Main cast: Rosario Dawson (Ahsoka Tano), Natasha Liu Bordizzo (Sabine Wren), Mary Elizabeth Winstead (Hera Syndulla), Ray Stevenson (Baylan Skoll), Ivanna Sakhno (Shin Hati), Diana Lee Inosanto (Morgan Elsbeth), David Tennant (Huyang), and Eman Esfandi (Ezra Bridger)
Director: Dave Filoni
First things first: I have not watched any of the cartoons with Ahsoka Tano, and no I don’t care to.
I have heard, though, that she’s Dave Filoni’s personal creation, his Mary Sue of a waifu that comes with plot armor thicker than Emperor Palpatine’s, and also that Mr Filoni has no issues breaking lore just to let Ahsoka reign supreme forever and ever.
Of course, as an open-minded and discerning intellectual, I will come into this show with only the certainty that, as with anything recent that came out of Disney, this thing has a high chance of being full of obnoxious girlbosses acting like they are the best ever when in actuality, the plot allows them to exist in easy mode and the whole thing is actually an insult to the concept of a strong, independent woman.
I’d like to be proven wrong, naturally.
I haven’t heard a peep of pre-show hype, though. Then again. Lucasfilm has far more things to worry about, like how to cover Kathleen Kennedy’s big fat ass after she allowed the studio to lose billions of dollars in the last two years.
Okay, back on topic: here’s Ahsoka, and here’s the first episode, Part One: Master and Apprentice.
Oh, and there’s a “required viewing” list of the cartoons out there to help people understand what is happening here.
In this one, the diseased fingers of present day Lucasfilm are digging into the Expanded Universe books, which Ms Kennedy herself had famously dissociated her Star Wars from, so I guess these people are just desperate and out of ideas now. This is galling, because Mr Filoni is going to perform rectal surgery on Grand Admiral Thrawn’s hot and handsome form with his own hot take, and Thrawn is one of my favorite EU characters from my favorite EU series, Heir to the Empire by Timothy Zahn.
Ahsoka Tano has escorted her prisoner Morgan Elsbeth—don’t know who that is; don’t care—to the New Republic for an undoubtedly fair and effective trial when she also discovers a plot to draw Thrawn, thought to be dead, out of hiding and galvanize the Empire into poo-pooing all over the New Republic.
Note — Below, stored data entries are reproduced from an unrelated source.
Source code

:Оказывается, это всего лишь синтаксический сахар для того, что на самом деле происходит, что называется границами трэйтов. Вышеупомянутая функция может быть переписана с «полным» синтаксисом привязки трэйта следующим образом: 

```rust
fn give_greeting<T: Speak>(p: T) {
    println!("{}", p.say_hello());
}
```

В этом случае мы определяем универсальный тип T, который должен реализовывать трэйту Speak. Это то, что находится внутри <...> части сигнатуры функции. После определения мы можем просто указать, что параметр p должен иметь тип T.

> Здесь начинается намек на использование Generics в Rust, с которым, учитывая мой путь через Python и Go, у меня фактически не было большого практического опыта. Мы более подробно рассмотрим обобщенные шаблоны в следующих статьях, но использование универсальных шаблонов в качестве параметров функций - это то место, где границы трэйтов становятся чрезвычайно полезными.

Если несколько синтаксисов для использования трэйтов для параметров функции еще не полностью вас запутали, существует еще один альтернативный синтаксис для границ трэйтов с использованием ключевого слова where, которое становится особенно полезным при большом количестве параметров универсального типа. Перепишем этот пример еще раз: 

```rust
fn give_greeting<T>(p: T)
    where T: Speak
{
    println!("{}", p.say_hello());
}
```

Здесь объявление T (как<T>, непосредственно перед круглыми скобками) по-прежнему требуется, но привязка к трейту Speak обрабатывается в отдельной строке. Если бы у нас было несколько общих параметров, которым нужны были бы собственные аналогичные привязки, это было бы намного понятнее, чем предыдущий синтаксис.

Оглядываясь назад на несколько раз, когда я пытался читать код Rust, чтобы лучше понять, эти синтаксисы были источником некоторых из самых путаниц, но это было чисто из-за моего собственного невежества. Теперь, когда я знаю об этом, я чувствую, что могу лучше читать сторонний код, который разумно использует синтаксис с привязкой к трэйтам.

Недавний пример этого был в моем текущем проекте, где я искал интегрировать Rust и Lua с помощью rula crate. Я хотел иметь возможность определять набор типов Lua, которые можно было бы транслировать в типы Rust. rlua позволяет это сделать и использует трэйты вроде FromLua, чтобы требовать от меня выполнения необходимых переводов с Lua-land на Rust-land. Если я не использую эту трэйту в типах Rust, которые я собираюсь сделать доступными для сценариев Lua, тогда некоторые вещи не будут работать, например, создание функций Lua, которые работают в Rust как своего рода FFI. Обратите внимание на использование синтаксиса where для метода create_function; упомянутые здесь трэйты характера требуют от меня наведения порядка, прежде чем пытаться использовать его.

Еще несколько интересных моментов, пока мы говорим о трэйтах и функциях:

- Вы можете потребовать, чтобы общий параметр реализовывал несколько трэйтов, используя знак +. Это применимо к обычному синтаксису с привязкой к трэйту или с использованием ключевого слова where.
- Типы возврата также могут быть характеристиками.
She has captured one of the Empire’s lackeys that talked about a map that will indicate Luke Skywalker’s hiding place… oh wait, different movie, sorry… anyway, it’s an important map.
The opening scene has me wondering whether I’d accidentally watched one of the leprous present day Star Trek shows, with a blue-green C3PO acting like Data, which just proves that these days, all these present day mutative “modernization” of old sci-fi classics are done by the same incestuous bunch of untalented hacks that only get by by playing the DEI card instead of actual merit and experience.
These budget Star Trek extras are soon mowed down by the characters referenced in the title: the fallen Jedi Baylan Skoll and his apprentice Shin Hati. The dumb crew were carrying Morgan, and these two release her and learn of Ahsoka’s plan.
Seriously, is making a non-standalone show wise, when Lucasfilm has already driven off every other Star Wars fans? Who’s going to make the effort to re-watch those cartoons to keep track of who is doing what?
Then, the good guys show up and things become far more dull as a result.
No, really, the bad guys steal the show the moment they appear, and while Rosario Dawson is capable of producing the gravitas necessary to carry off her role as the title character, she and the rest of the mostly female goody-goody main characters feel so dreadfully familiar by now. I feel like I’ve sat through all these characters’ shows before, only this time they have maybe a different jumpsuit or hair color.
Even the episode feels formulaic, right down to a girl on girl fight that sees them swinging glow sticks like kids play acting as Jedi warriors at some carnival, and yes, I totally believe they would get rid of the main girl in the first episode instead of announcing to the shill media that they are making a spin-off show with her.
I’m also really bored of all those extras on both the good and bad sides having atrocious aims and being unable to do anything competent when they are against the main characters. Sure, it may look okay back in the 1970s and 1980s, and nowadays this is just lazy writing that puts the main characters in the easy mode stage and it’s boring to watch. This is something that they could have modernized—make the other side credibly threatening, damn it!—but I suppose it’s easier for these lazy slops to just turn everyone into a black or Latino lesbian girlboss before calling it a day.
Anyway, the first episode of Ahsoka is on the ah-so-meh side. Without the carryover rose-tinted fondness of those cartoons, I don’t find it particularly compelling and memorable.
Sure, it won’t hurt to watch this episode, and it is already be 10 times better than the entire third season of The Mandalorian.
Then again, I can’t underestimate the ability of present day Disney to snatch defeat out of the jaws of victory.
I may stick around to see how they will ruin Thrawn though, because I’m that much of a masochist sometimes!